"Kalau kamu mau panjang umur, harus mau minum obat! Kamu mau panjang umur?"
Kalimat itu diucapkannya dengan nada tegas yang nyaris seperti perintah. Saya hanya bisa mengangguk-angguk sambil tersenyum kecut, bukan karena sepakat sepenuhnya, tetapi karena sudah terlalu lelah untuk berdebat. Di ruang praktik yang dingin itu, kata-kata dokter terdengar seperti vonis hidup sekaligus harapan.
Saya datang ke ruang praktik itu dengan tubuh yang terasa seperti komputer ngehang. Malam-malam saya sering terjaga, mata tak mau terpejam meski badan meronta ingin istirahat.
Yang paling membuat saya bingung adalah kecemasan yang datang tanpa sebab jelas: Jantung berdegup kencang, kaki terasa dingin menjalar ke tubuh bagian atas, pikiran berputar tanpa arah.
Puncaknya saya dilanda panik luar biasa, seperti komputer yang akhirnya mereset sendiri setelah ngehang. Begitu pulih, saya merasa segar kembali tetapi saya tahu, siklus itu bisa datang kapan saja.
Di titik inilah saya menyerah dan memutuskan mencari pertolongan profesional. Itulah awal pertemuan saya dengan dokter yang kelak saya kenal sebagai orang yang saklek dalam berbicara, tetapi justru membantu saya menemukan arah.
Pertemuan Pertama: Dokter Saklek dan Ego yang Menolak
Saya masih ingat hari pertama masuk ke ruang praktiknya: tidak ada senyum basa-basi, tidak ada kata sambutan yang manis. Ia langsung mempersilakan saya duduk, lalu mendengarkan keluhan saya dengan raut wajah datar.

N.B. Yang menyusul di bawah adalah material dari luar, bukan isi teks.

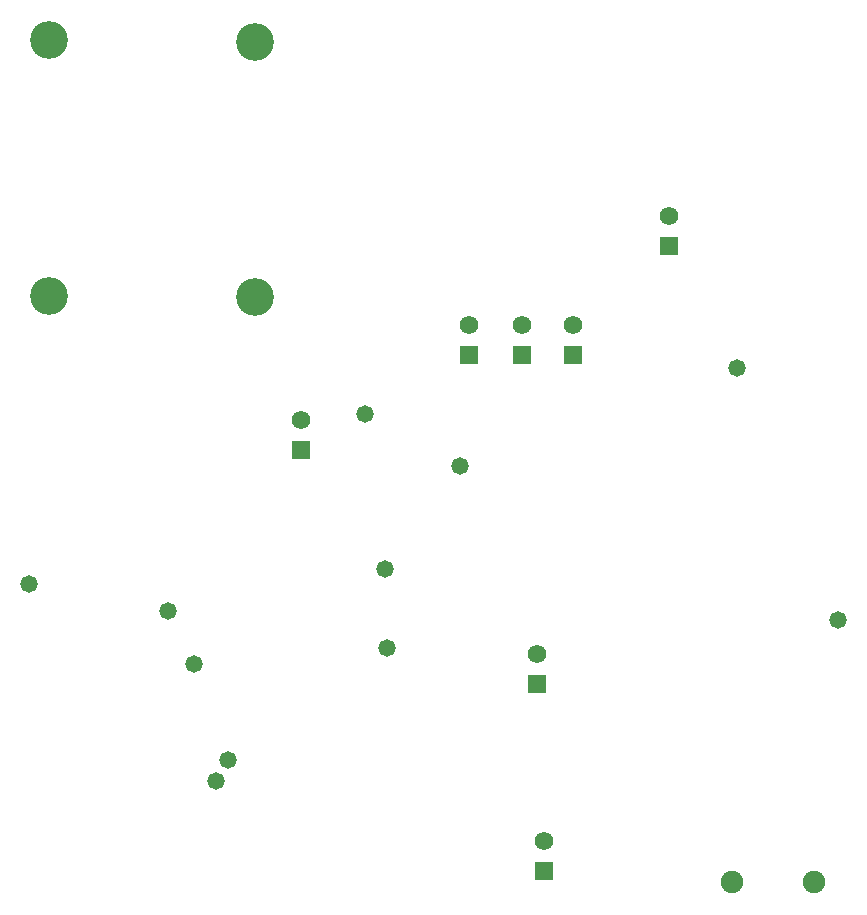
<source format=gbs>
G04*
G04 #@! TF.GenerationSoftware,Altium Limited,Altium Designer,21.5.1 (32)*
G04*
G04 Layer_Color=16711935*
%FSLAX25Y25*%
%MOIN*%
G70*
G04*
G04 #@! TF.SameCoordinates,DAD435CF-6C14-4571-BFE5-B678BFDF4ED4*
G04*
G04*
G04 #@! TF.FilePolarity,Negative*
G04*
G01*
G75*
%ADD29C,0.12611*%
%ADD30C,0.07493*%
%ADD31C,0.06181*%
%ADD32R,0.06181X0.06181*%
%ADD33C,0.05800*%
D29*
X118500Y306020D02*
D03*
Y220980D02*
D03*
X50000Y306520D02*
D03*
Y221480D02*
D03*
D30*
X305000Y26000D02*
D03*
X277441D02*
D03*
D31*
X224500Y211500D02*
D03*
X207500D02*
D03*
X190000D02*
D03*
X256500Y248000D02*
D03*
X215000Y39500D02*
D03*
X212500Y102000D02*
D03*
X134000Y180000D02*
D03*
D32*
X224500Y201500D02*
D03*
X207500D02*
D03*
X190000D02*
D03*
X256500Y238000D02*
D03*
X215000Y29500D02*
D03*
X212500Y92000D02*
D03*
X134000Y170000D02*
D03*
D33*
X89400Y116300D02*
D03*
X279200Y197400D02*
D03*
X155300Y181900D02*
D03*
X98300Y98661D02*
D03*
X161800Y130400D02*
D03*
X105500Y59800D02*
D03*
X312800Y113200D02*
D03*
X43300Y125400D02*
D03*
X187000Y164500D02*
D03*
X109559Y66718D02*
D03*
X162500Y104100D02*
D03*
M02*

</source>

Setelah saya selesai bercerita panjang lebar tentang malam yang panjang, serangan panik, dan rasa takut yang tak jelas asal-usulnya, dokter itu hanya mengangguk pelan. Kemudian, dengan suara yang dalam dan tegas, ia berkata:
"Orang sakit itu perlu obat. Bukan cuma kamu. Banyak orang minum obat seumur hidup karena diabetes, hipertensi. Saya dokter, tiap hari juga minum obat. Kalau nggak percaya, ini buktinya!"